Write out exactly the lines of the entries below from the one holding "bookshelf: none [318,440,442,594]" to the one holding "pouf: present [511,625,657,764]", inclusive, and leave out all other lines.

-- Data for this task follows --

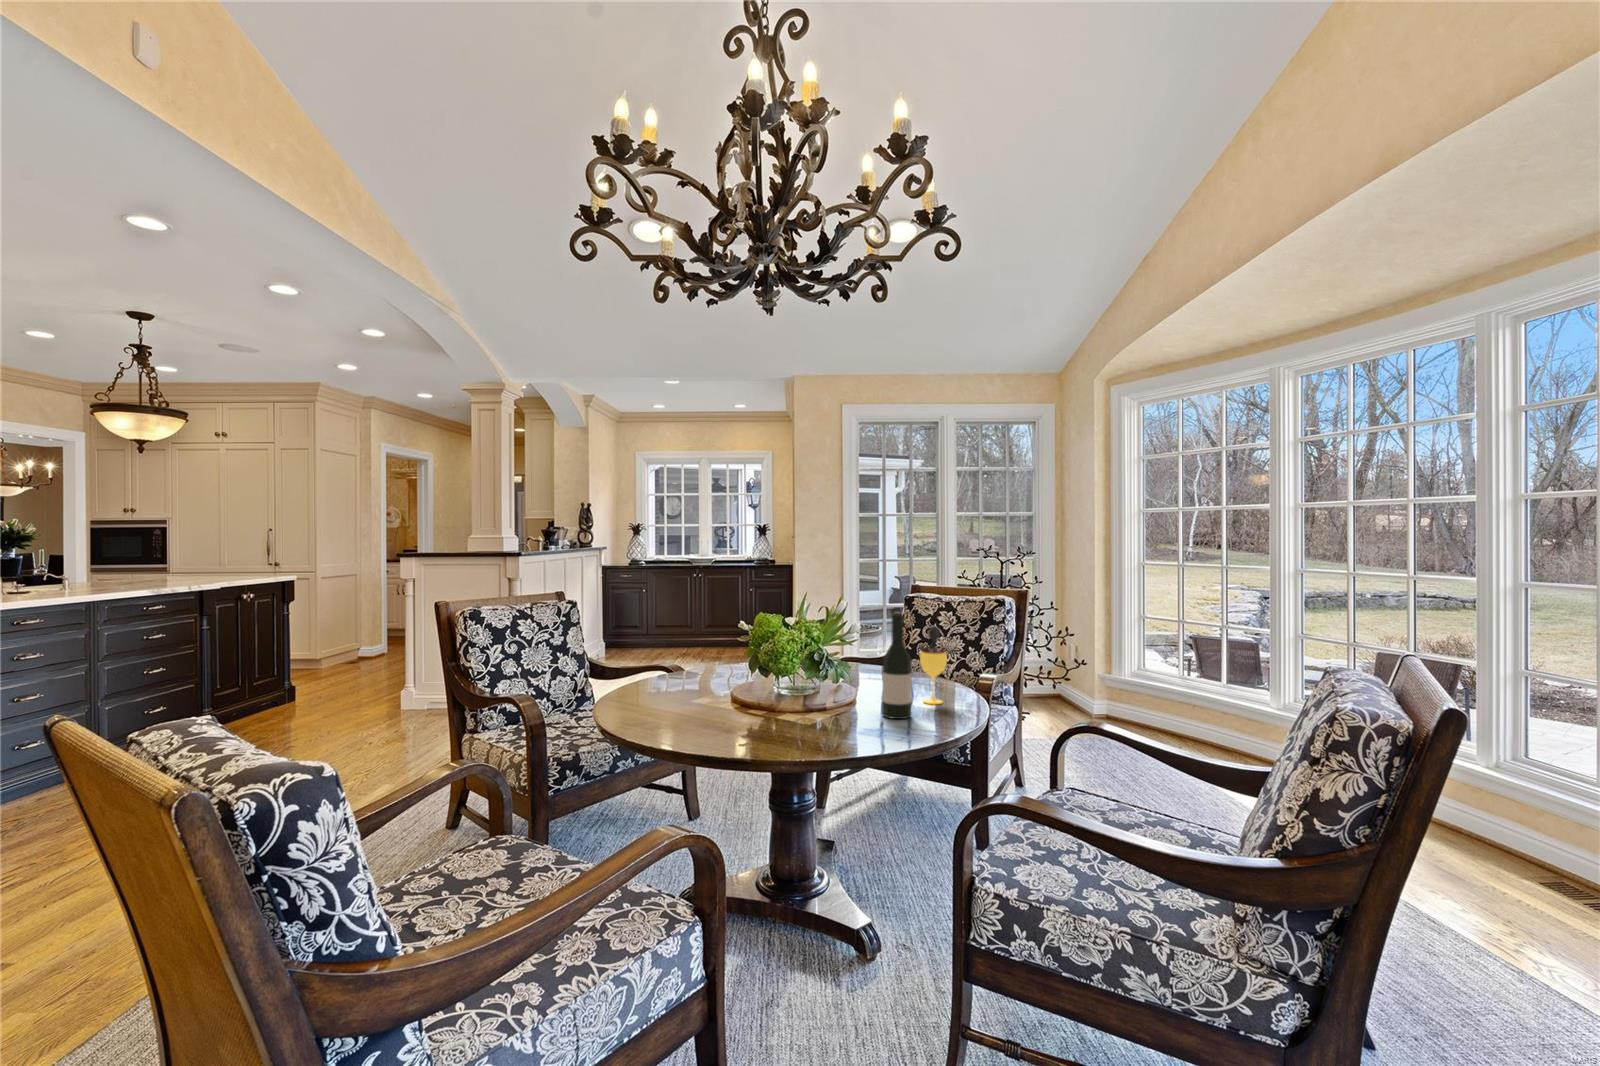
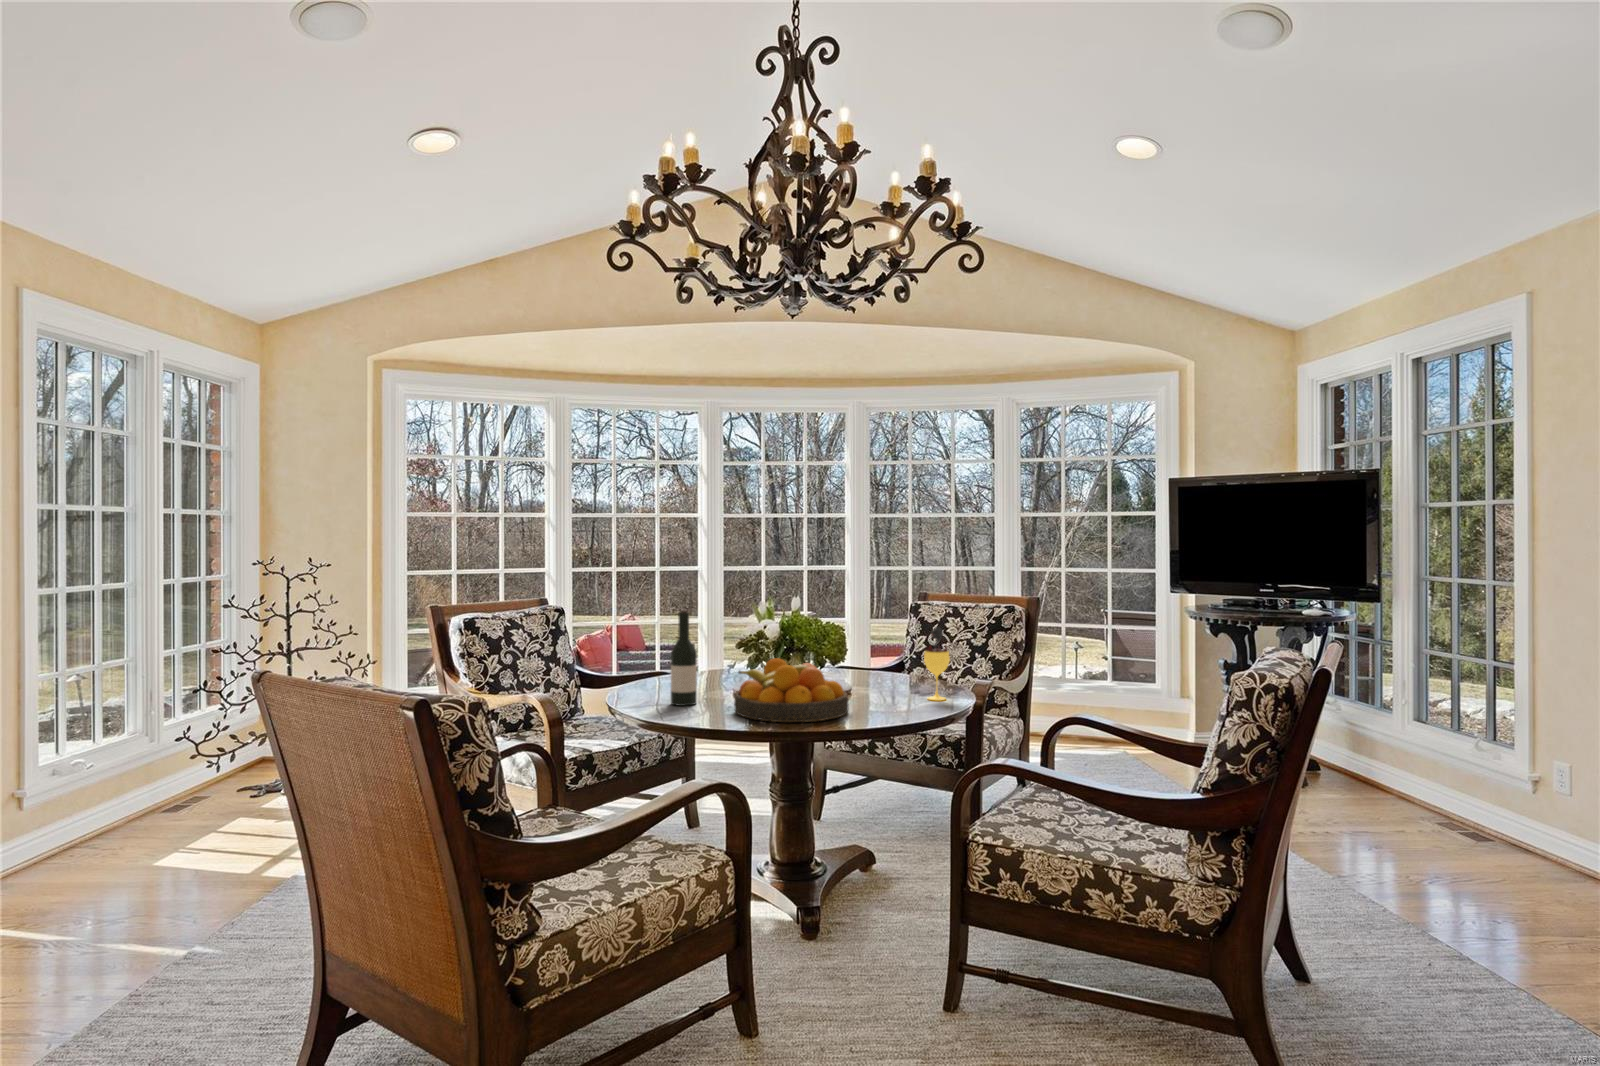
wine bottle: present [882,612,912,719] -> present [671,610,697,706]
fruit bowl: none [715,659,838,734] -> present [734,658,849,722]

-- Data for this task concluded --
-- Data for this task follows --

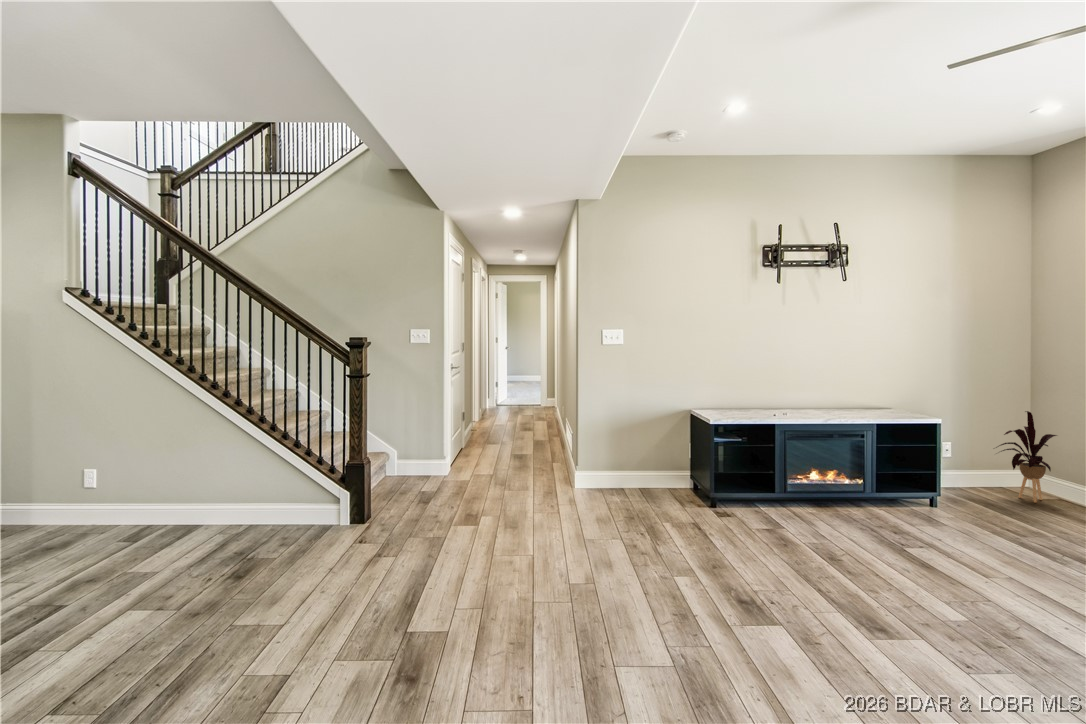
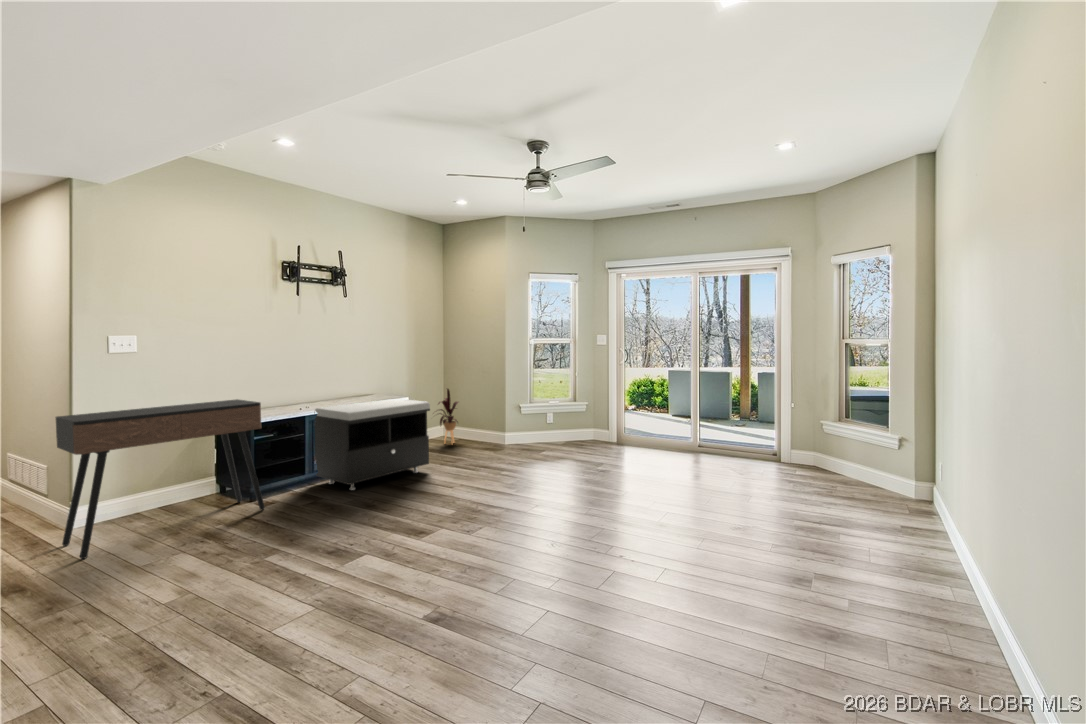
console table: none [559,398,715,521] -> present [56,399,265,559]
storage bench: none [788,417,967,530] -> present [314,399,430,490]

-- Data for this task concluded --
-- Data for this task follows --

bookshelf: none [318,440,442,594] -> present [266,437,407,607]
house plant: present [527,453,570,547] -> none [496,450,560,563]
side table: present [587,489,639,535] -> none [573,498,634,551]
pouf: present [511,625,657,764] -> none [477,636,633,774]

-- Data for this task concluded --

Finished exercise:
bookshelf: none [318,440,442,594] -> present [266,437,407,607]
house plant: present [527,453,570,547] -> none [496,450,560,563]
side table: present [587,489,639,535] -> none [573,498,634,551]
pouf: present [511,625,657,764] -> none [477,636,633,774]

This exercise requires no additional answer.